The font stores a set of adjustments for pairs of glyphs (GPOS lookup type 2 or 8). These may be stored as one or more tables matching left and right classes, and/or as individual pairs. If both forms are used, the classes should be listed last, so as to provide a means to replace any non-ideal values that may result from the class tables. Additional adjustments may be provided for larger sets of glyphs (e.g., triplets, quadruplets, etc.) to overwrite the results of pair kerns in particular combinations. These should precede the pairs.

Screenshot that shows the 'kern' feature is used to adjust amount of space between glyphs, generally to provide optically consistent spacing between glyphs.
Creating a kerning pair using Microsoft VOLT

Mark to base positioning

Feature Tag: "mark"

The 'mark' feature positions mark glyphs in relation to a base glyph, or a ligature glyph. This feature may be implemented as a MarkToBase Attachment lookup (GPOS LookupType = 4) or a MarkToLigature Attachment lookup (GPOS LookupType = 5).

Screenshot that shows the 'mark' feature positions mark glyphs in relation to a base glyph, or a ligature glyph.
Positioning mark to base using Microsoft VOLT

Mark to mark positioning

Feature Tag: "mkmk"

The 'mkmk' feature positions mark glyphs in relation to another mark glyph. This feature may be implemented as a MarkToMark Attachment lookup (GPOS LookupType = 6).

Screenshot that shows the 'm k m k' feature positions mark glyphs in relation to another mark glyph.
Positioning mark to mark using Microsoft VOLT

Appendix

Appendix: Writing System Tags

Features are encoded according to both a designated script and language system. The language system tag specifies a typographic convention associated with a language or linguistic subgroup. For example, there are different language systems defined for the Latin script; English, German, Spanish, etc.

Currently, the Uniscribe engine only supports the "default" language for each script. However, font developers may want to build language specific features which are supported in other applications and will be supported in future Microsoft OpenType implementations.
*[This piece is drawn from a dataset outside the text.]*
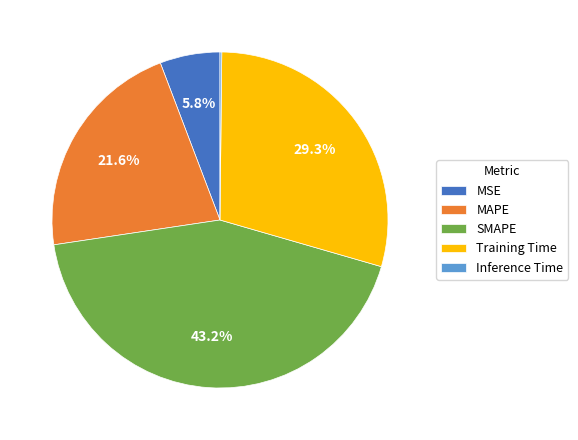

The Training Time slice represents 29% of the pie. True or false?

True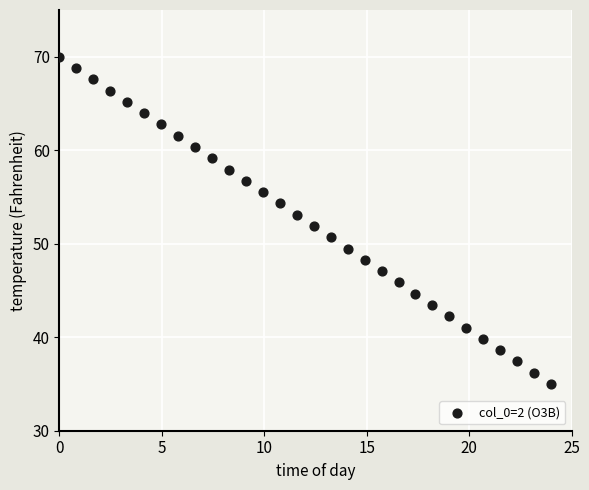

What is the range of Y values (max minus min)?

35.0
  • NOTE: It is strongly recommended to include the "dflt" language tag in all OpenType fonts because it defines the basic script handling for a font. The "dflt" language system is used as the default if no other language specific features are defined or if the application does not support that particular language. If the "dflt" tag is not present for the script being used, the font may not work in some applications.

The following tables list the registered tag names for scripts and language systems.
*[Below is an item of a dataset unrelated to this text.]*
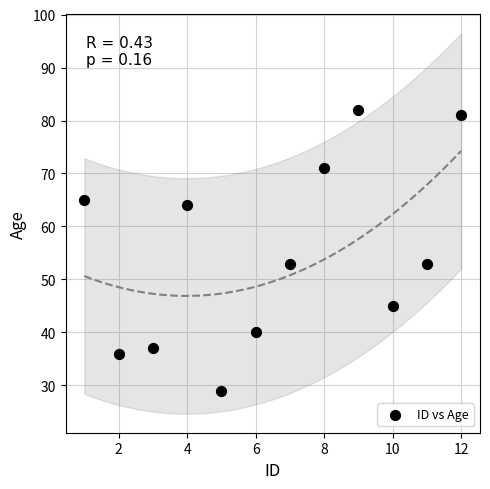

What is the range of Y values (max minus min)?

53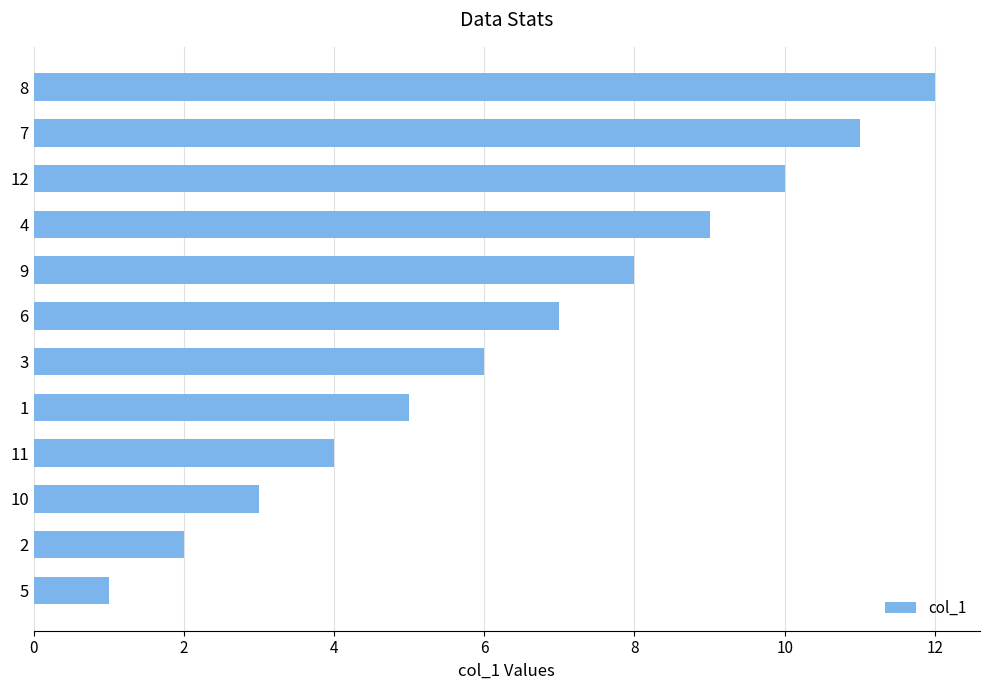

At which category does the chart reach its peak across all series?

8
Registered tags for standard scripts Registered tags for standard language systems
Script tag Script Language system tag Language
"latn" Latin "dflt" *default script handling
languages with Basic Latin & Latin-1:
"DAN " Danish
"NLD " Dutch
"ENG " English
"FOS " Faroese
"FIN " Finnish
"FLE " Flemish
"DEU " German
"ISL " Icelandic
"IRI " Irish
"ITA " Italian
"NOR " Norwegian
"PTG " Portuguese
"ESP " Spanish
"SVE " Swedish
languages with Unicode Extended Latin:
"AFK " Afrikaans
"EUQ " Basque
"BRE " Breton
"CAT " Catalan
"HRV " Croatian
"CSY " Czech
"NTO " Esperanto
"ETI " Estonian
"FRA " French
"FRI " Frisian
"GRN " Greenlandic
"HUN " Hungarian
"LAT " Latin
"LVI " Latvian
"LTH " Lithuanian
"MTS " Maltese
"PLK " Polish
"PRO " Provencal
"RMS " Romansh
"ROM " Romanian
"ROY " Romany
"SKY " Slovak
"SLV " Slovenian
"LSB " Sorbian (Lower)
"USB " Sorbian (Upper)
"TRK " Turkish
"WEL " Welsh
"VIT " Vietnamese
"cyrl" Cyrillic "dflt" *default script handling
"RUS " Russian
"grek" Greek "dflt" *default script handling
"COP " Coptic
"ELL " Greek
"armn" Armenian "dflt" *default script handling
"HYE " Armenian
"geor" Georgian "dflt" *default script handling
"KAT " Georgian
"runr" Runic "dflt" *default script handling
"ogam" Ogham "dflt" *default script handling

Note: both the script and language tags are case sensitive (script tags should be lowercase, language tags are all caps) and must contain four characters (ie. you must add a space to the three character language tags).